There was a piece in the Contra Costa Times today that had somewhat of a negative spin on the lease agreement between the City of Oakley and the Black Bear Diner. The article essentially gives the impression that the city gave away relief which could not be further from the truth.
First of all, let me correct Rowena Coetsee when she says “Oakley gives popular diner rent relief” because nothing was given. It was negotiated and both the council and the diner had to compromise. It was a difficult negotiation from what I hear.
What was so disgusting about this piece was it failed to include many items from the staff report which I’ve included below.
All that really matters is what the market value per square foot. According to the staff report, they believe it to be between $1.75 to $2.00 per square foot. Under the previous lease, Black Bear Diner was paying $3.00 per square foot which I would have also walked away from to in search of a better lease agreement somewhere else.
Fortunately, the two parties agreed to a $2.08 per square foot agreement with a 3% annual inflation adjustment. Keep in mind, this is clearly above market value in this economy.
The appropriate spin from the Times should have been Oakley negotiated higher than market value from this tenant. The city is still making more than it would have if someone else took over the location.
I for one am glad the City worked with James A. D’Amico because there is no better place to eat in the area—yes said area! I love this place. It has fantastic food, friendly people, good servers, and perfect environment! They run a wonderful establishment and would eat their daily if I could.
Kudos to the City for working with the tenant and making this a win for Oakley!
Below is a portion of the 62 page staff report.
Key provisions of the Amendment include:
- An extension of the reduced rents for five years; however, this time with no additional requirement for repayment of the reduction amounts;
- A resetting of the implementation date of the 3% annual inflation adjustment to the rent from March 1, 2013 to March 1, 2018
- That the agreement is effective December 1, 2011, and good for five years, with no further renegotiation during that period;
- That with good performance by the Tenant over those five years- as defined in the Amendment- the City will consider the repayment of the prior reductions satisfied (and by inference, if Tenant fails to meet the performance standards defined, cash repayment will be required); and
- The terms of the Amendment are not transferable to any other successor tenant or franchisee/operator.

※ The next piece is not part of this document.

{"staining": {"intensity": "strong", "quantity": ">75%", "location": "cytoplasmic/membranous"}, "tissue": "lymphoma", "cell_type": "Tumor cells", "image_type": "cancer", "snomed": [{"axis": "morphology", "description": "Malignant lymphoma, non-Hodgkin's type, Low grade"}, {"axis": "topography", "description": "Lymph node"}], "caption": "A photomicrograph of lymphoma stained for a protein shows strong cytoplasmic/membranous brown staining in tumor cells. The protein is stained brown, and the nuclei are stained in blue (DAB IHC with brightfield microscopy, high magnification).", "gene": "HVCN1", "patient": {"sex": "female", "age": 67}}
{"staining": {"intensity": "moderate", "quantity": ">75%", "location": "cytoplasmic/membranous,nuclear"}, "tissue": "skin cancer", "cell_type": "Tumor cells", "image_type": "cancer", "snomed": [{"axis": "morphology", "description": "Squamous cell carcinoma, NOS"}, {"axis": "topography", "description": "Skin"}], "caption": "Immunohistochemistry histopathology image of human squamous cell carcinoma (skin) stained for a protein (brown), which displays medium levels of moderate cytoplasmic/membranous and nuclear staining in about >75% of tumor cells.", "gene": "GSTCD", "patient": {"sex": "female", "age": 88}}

Rental Market Perspective:
While Staff is reluctant to recommend a longer-term comprehensive restructuring of the agreement, it believes current market rents are $1.75 to $2.00 per square foot; and the attached Amendment is for rents equal to approximately $2.08 per square foot for the next five years. This is slightly above the high end of the range, reflecting some additional value for the City’s investment in tenant improvements. By comparison, under the existing lease, scheduled rents are well above market at approximately $3.00 per square foot.
The Agreement preserves City rental income and sales tax revenues totaling approximately $175,000/year, and Redevelopment Agency property taxes totaling approximately $18,000/year for five years. Tenant also pays approximately $1 0,000/year for the sewer service charge and maintains both the building and landscaping. Base rent will remain $12,500 per month, near current market rents, and providing Tenant annual savings of $65,400 from the current scheduled rent for five years; and with good Tenant performance over the full five years, the existing obligation to repay $130,800 in previously reduced rent will be satisfied.
It is worth noting that in this economy, Tenant may not be able to make rents at the scheduled level and successfully continue operations. Were that to transpire, the City would Jose at least several months rent while searching for a new tenant, likely experience requests for the City to fund new tenant improvements, and is still not likely rent the facility for more than the $12,500 negotiated in the attached proposal.
Resetting the timeline for employing the inflation factor eliminates the scheduled escalations of 3% per year that would have occurred between March 2013 and March 2018, and reduces each year’s scheduled rents by approximately 16% following the five-year modification period. However, as noted, monthly rents do increase by $5,450 in 2016 when the negotiated rent reductions expire and the inflation factor becomes effective on March 1, 2018.
In total, the reductions in potential rents and recoveries over the remaining 11 + years of the lease are approximately $745,000; however, the existing scheduled rents are so high that their collection from any tenant is doubtful. A more realistic view of these circumstances is that making these concessions and reducing rents to closer to current market value, at least until the economy has some time to recover, does more to preserve ongoing revenues than sacrificing them; and by limiting the primary modification to five-years, it preserves higher expected rents in later years.
Both parties clearly benefit from the agreement, and after the five-year term expires, rents return to the December 1, 2011 level of $17,950/month without the need for renegotiation.